- _TASK REQUIREMENTS_
A faithful, word-for-word copy of the data below is required, without pictures.
-- AVAILABLE RECORDS follows --
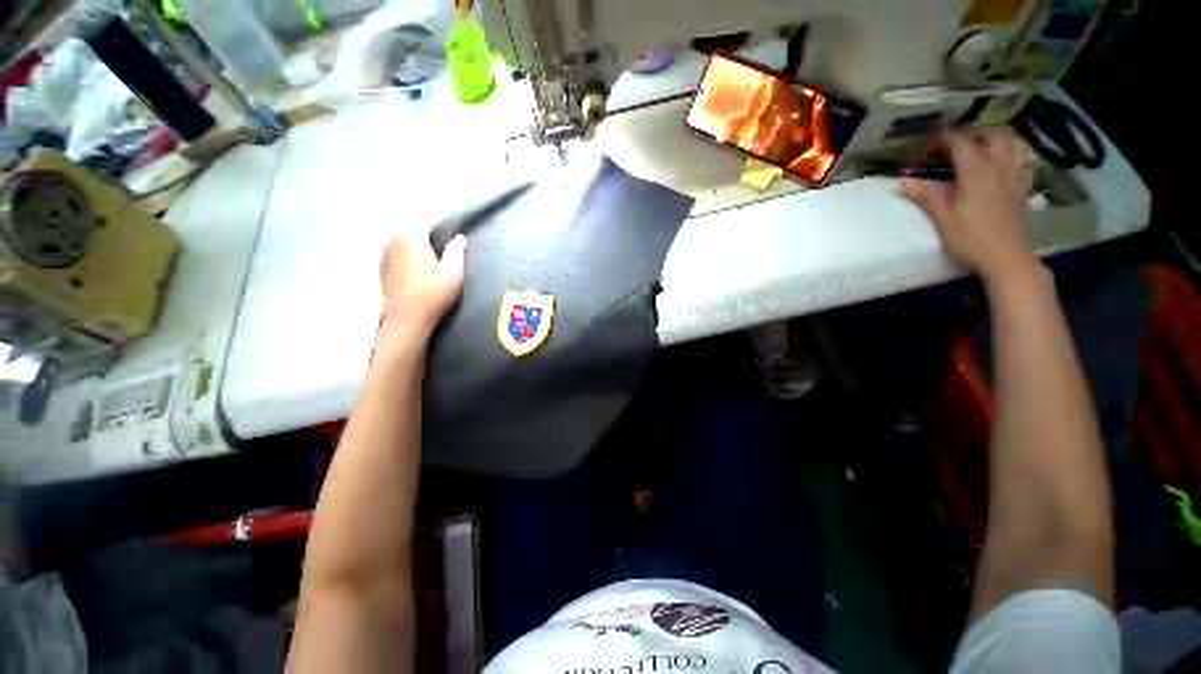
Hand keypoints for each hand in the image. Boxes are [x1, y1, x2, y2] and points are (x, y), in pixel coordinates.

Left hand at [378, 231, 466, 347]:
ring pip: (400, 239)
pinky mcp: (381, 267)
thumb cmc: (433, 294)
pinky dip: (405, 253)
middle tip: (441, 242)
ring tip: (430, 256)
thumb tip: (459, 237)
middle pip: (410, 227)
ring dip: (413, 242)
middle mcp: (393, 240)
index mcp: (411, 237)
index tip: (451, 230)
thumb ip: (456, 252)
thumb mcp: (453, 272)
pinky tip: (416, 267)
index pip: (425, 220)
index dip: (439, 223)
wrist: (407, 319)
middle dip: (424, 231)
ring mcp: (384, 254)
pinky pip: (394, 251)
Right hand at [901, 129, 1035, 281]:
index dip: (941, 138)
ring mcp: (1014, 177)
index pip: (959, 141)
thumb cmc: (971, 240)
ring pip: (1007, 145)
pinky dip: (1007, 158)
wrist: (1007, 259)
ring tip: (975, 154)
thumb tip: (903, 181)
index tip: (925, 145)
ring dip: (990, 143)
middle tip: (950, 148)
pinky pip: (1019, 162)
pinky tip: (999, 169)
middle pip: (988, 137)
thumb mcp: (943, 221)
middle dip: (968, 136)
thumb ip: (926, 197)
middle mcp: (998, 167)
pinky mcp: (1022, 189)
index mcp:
-- AVAILABLE RECORDS concluded --
- _SOLUTION BELOW_
Hand keypoints for each hand in the image. Boxes are [x1, y1, x2, y2] and points are (x, y), in pixel coordinates.

Left hand at [378, 231, 466, 347]:
ring pip: (400, 239)
pinky mcp: (381, 267)
thumb cmc: (433, 294)
pinky dip: (405, 253)
middle tip: (441, 242)
ring tip: (430, 256)
thumb tip: (459, 237)
middle pip: (410, 227)
ring dip: (413, 242)
middle mcp: (393, 240)
index mcp: (411, 237)
index tip: (451, 230)
thumb ip: (456, 252)
thumb mcp: (453, 272)
pinky tip: (416, 267)
index pip: (425, 220)
index dip: (439, 223)
wrist: (407, 319)
middle dip: (424, 231)
ring mcp: (384, 254)
pinky pip: (394, 251)
Right hand at [901, 129, 1035, 281]:
index dip: (941, 138)
ring mcp: (1014, 177)
index pip: (959, 141)
thumb cmc: (971, 240)
ring pip: (1007, 145)
pinky dip: (1007, 158)
wrist: (1007, 259)
ring tip: (975, 154)
thumb tip: (903, 181)
index tip: (925, 145)
ring dip: (990, 143)
middle tip: (950, 148)
pinky pip: (1019, 162)
pinky tip: (999, 169)
middle pip: (988, 137)
thumb mcp: (943, 221)
middle dip: (968, 136)
thumb ip: (926, 197)
middle mcp: (998, 167)
pinky mcp: (1022, 189)
index mcp:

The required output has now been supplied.